Extract provided
☆ ☆ ☆ ☆

I also bought one of those long-shafted screwdrivers with a sliding clip on the shaft. Allowed you to place the screw in the jaws and then (at a distance) locate the screw in the hole and tighten it up. It was the first time I had seen one, thought ''What a great idea,'' and bought it in a toolshop in Portland, Maine. When I left that ship and went on leave, the first time I passed a toolshop in Manchester there was one in the window - at about half the price I had paid in the States! You can't imagine how that hurt.

Moulder
21st January 2009, 10:27
De-solder gun ...... priceless.
When on the Aussie coast, I used to get a wedge of dollars off the old man and get items like de-solder guns, small pcb tools and common components from 'Dick Smiths' - I left these on the ship when I left - they were a very useful addition to the basic Radio Room tool box.

(Thumb)

K urgess
21st January 2009, 13:39
I never carried anything much extra at sea even after having to make do with an Avo Minor. Bit of a masochist I suppose.
Now I have a box full of very expensive Flukes, Avos and clamp meters that used to require expensive calibration every year. Mainly because Brussels and others said I had to have them.
The small soldering iron was good enough at sea as was the bit of coax sheath that acted as a solder remover. It wasn't until I had to work on computers that I had to have temperature controlled irons, solder suckers and all the odd things for working on ICs that became common in the late 70s and early 80s. At first you could still manage with the old gear but then the tracks got thinner and thinner as they packed more and more into smaller and smaller spaces. The final nail in the coffin for most board repairs was multi-layered tracks and then it bacame throw away technology, especially now that surface mount is so common.

☆ ☆ ☆ ☆

Exercise data
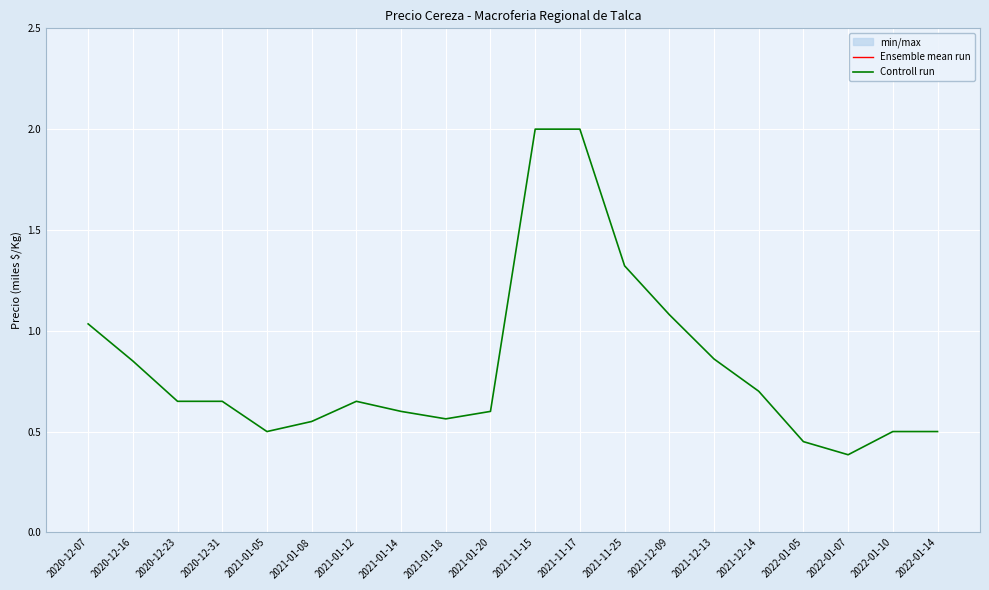

How many values in the Ensemble mean run series are below 6?

7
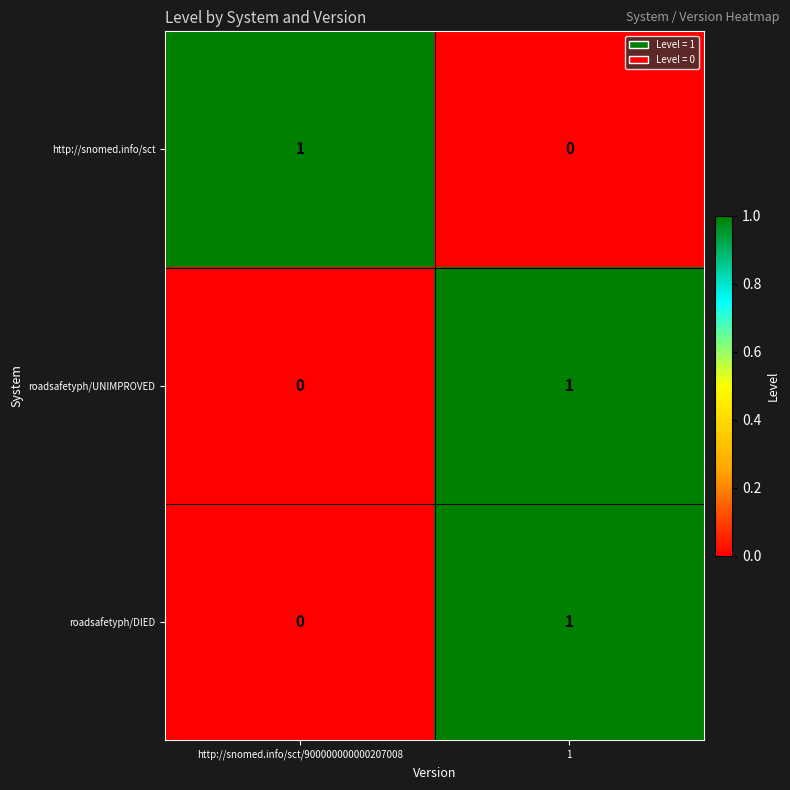

Where is roadsafetyph/DIED nearest to the value 0?

http://snomed.info/sct/900000000000207008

☆ ☆ ☆ ☆

Work item
From the forum posts about tools at sea, print the passage starting at "I also bought" and ending at "gun ...... priceless.". Nothing in the listing is needed here.

Answer to the exercise
I also bought one of those long-shafted screwdrivers with a sliding clip on the shaft. Allowed you to place the screw in the jaws and then (at a distance) locate the screw in the hole and tighten it up. It was the first time I had seen one, thought ''What a great idea,'' and bought it in a toolshop in Portland, Maine. When I left that ship and went on leave, the first time I passed a toolshop in Manchester there was one in the window - at about half the price I had paid in the States! You can't imagine how that hurt.

Moulder
21st January 2009, 10:27
De-solder gun ...... priceless.